Since we already support ZFP in numcodecs, I would say that this strategy makes a lot of sense
I'm copying Fig. 1 from the paper into this issue, since it provides a great visualization of the method
Next Steps
I would note that there is also a final step in this method, which is to apply a lossy (zfp) or lossless compression codec (zstd) to to the data.
As a concrete step forward, we could imagine first implementing the "binary rounding" as a standalone codec in numcodecs.
One technical question I have for @milankl is the following: The round function has a signature (translated to python like)
def round(x: float, setmask: int, shift: int, shavemask: int) -> float:
...where x is the array to be rounded. Can you confirm that setmask, shift, and shavemask are constants for each variable, which are determined based on the mutual information analysis from "part 1"? If this is the case, we can simply treat these as scalar parameters for the bitwise rounding codec.

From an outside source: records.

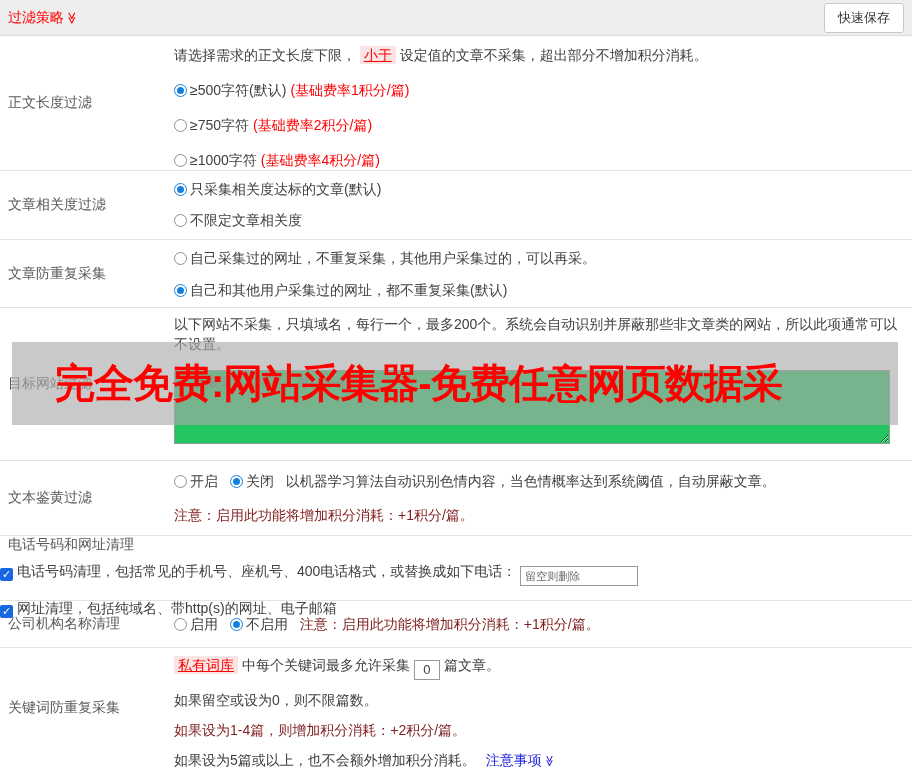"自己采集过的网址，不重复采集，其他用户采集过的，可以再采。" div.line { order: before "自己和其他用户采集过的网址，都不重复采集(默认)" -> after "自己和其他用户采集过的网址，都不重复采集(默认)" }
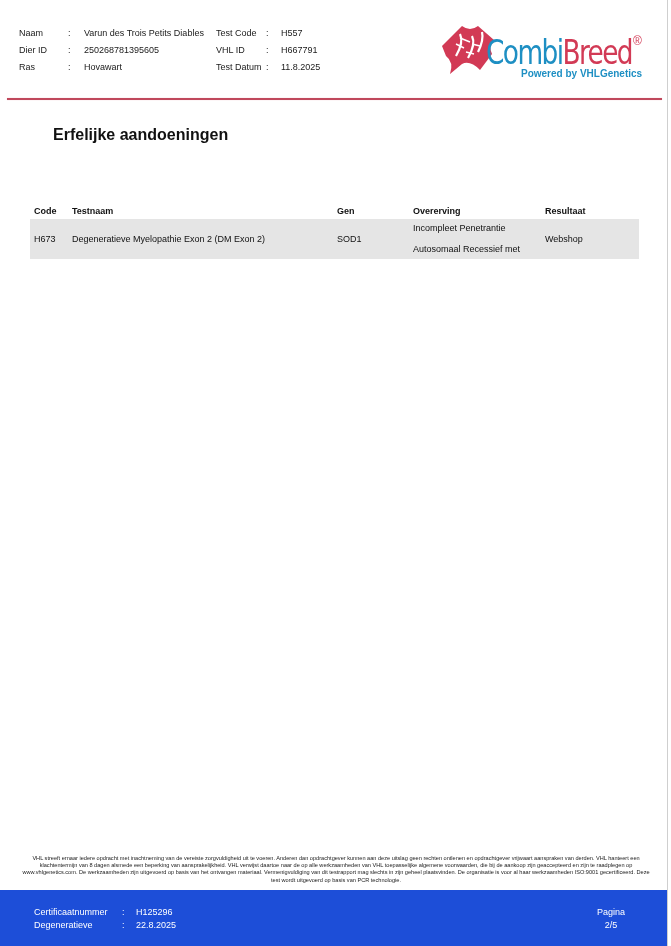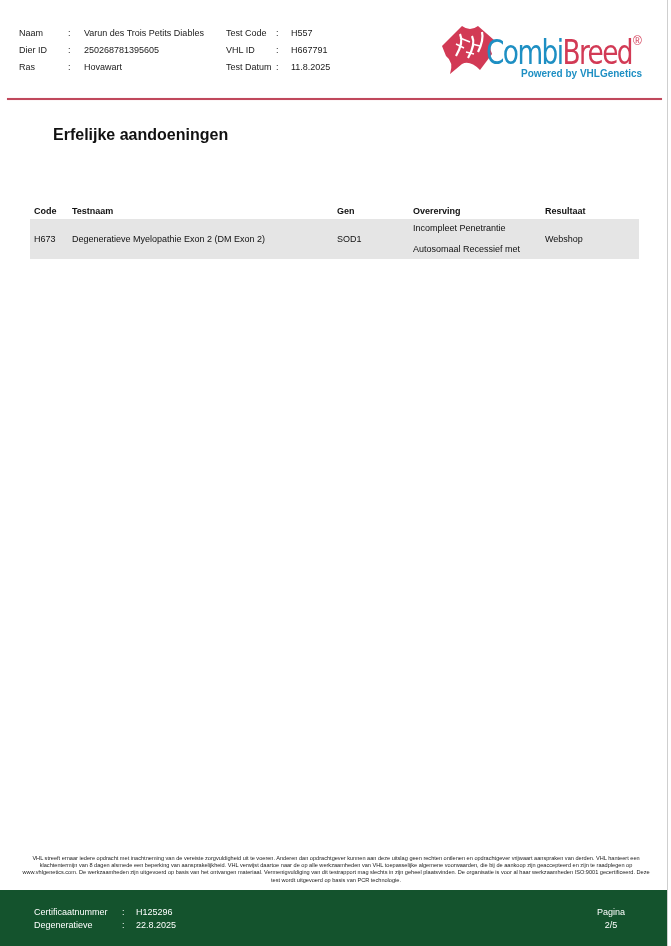"Test Code" .info-mid { left: 226px -> 216px }
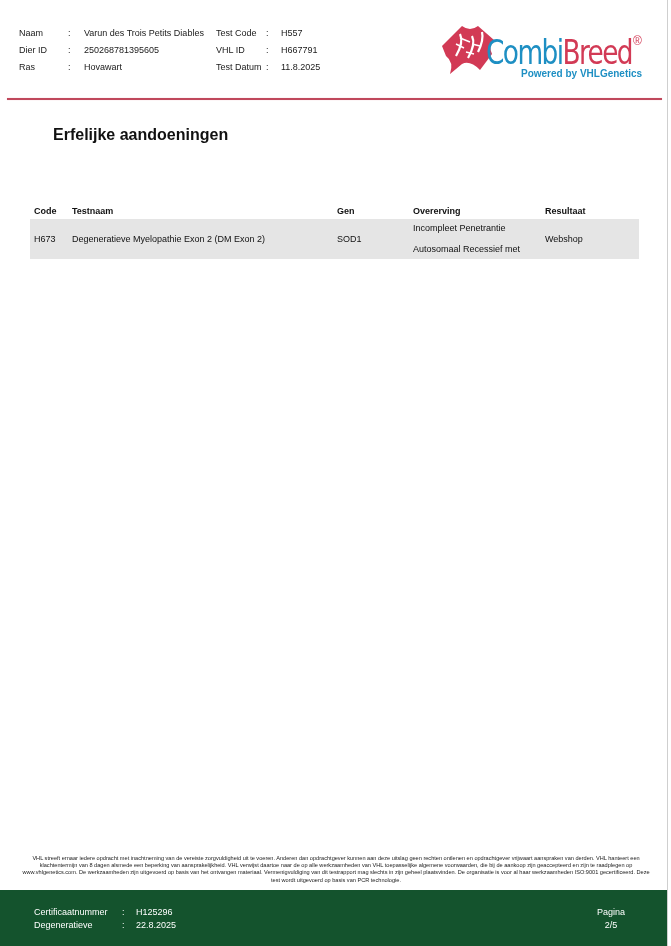"Certificaatnummer" .footer { background: #14532d -> #1d4ed8 }
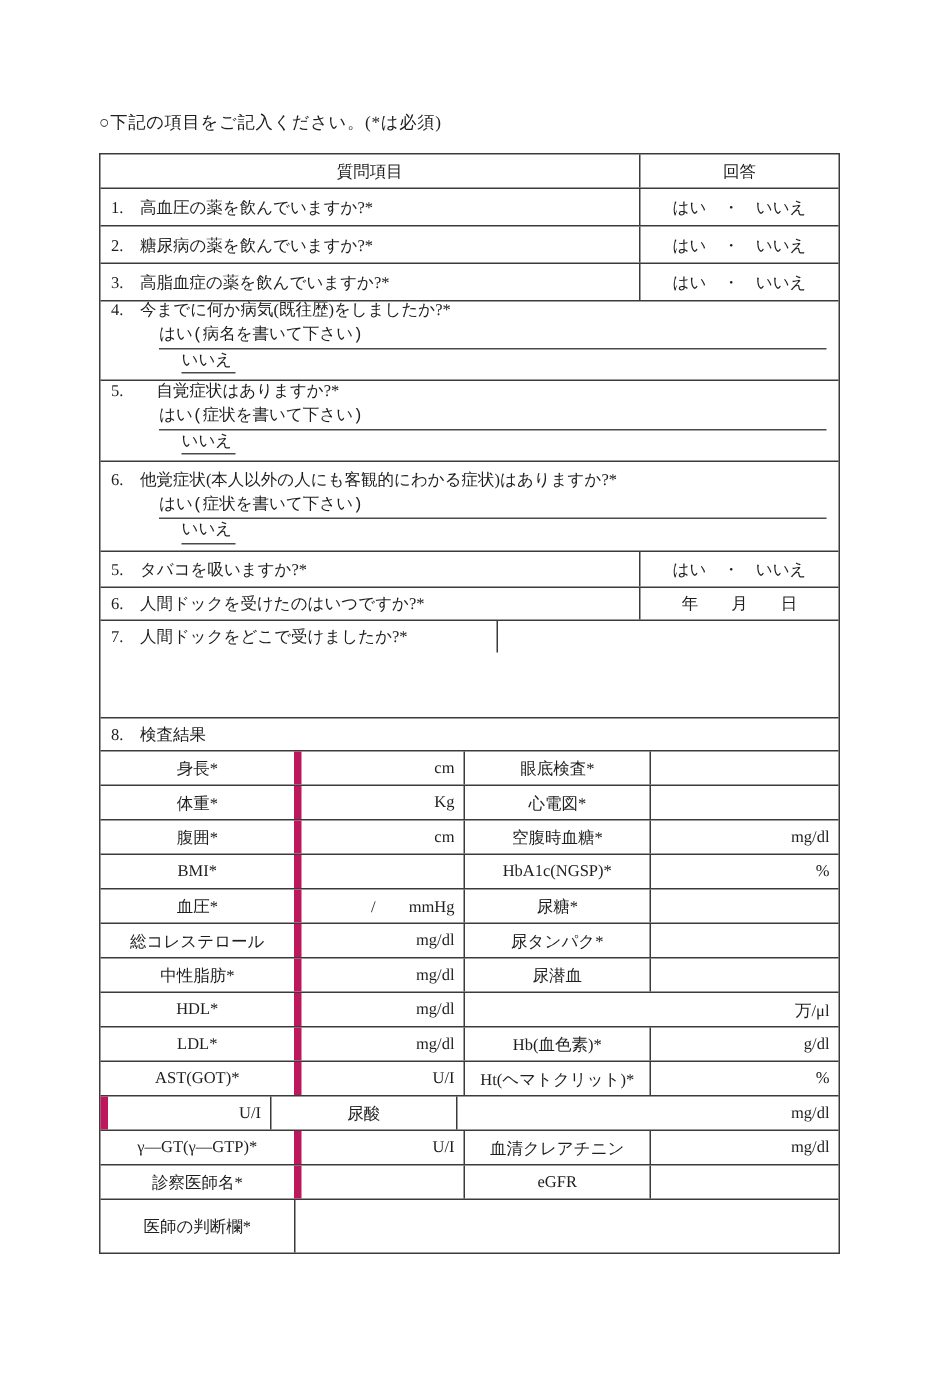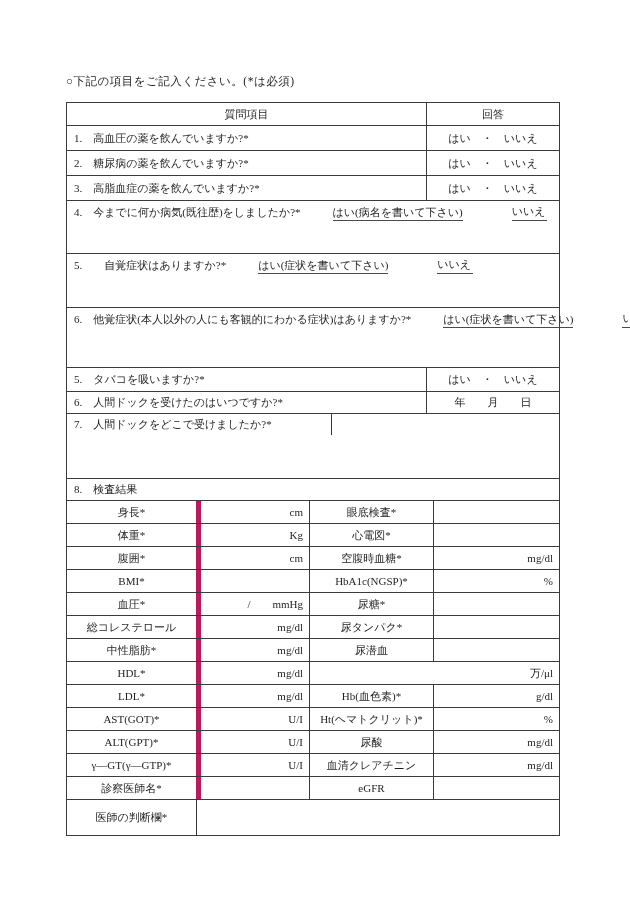"4. 今までに何か病気(既往歴)をしましたか?*" .free { flex-direction: row -> column; justify-content: none -> flex-end }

This also suggests an even simpler path to supporting this compressor in python:
- we do the mutual information analysis in Julia using BitInformation.jl (only needs to be done once for each array)
- export the scalar parameters, e.g. via copy / paste or a simple text file
- create the appropriate codec chain in numcodecs, e.g.
bitwise_rounding+zstdorzst
I'm very excited about this opportunity and really eager to try it out, e.g. on the LLC4320 ocean simulations.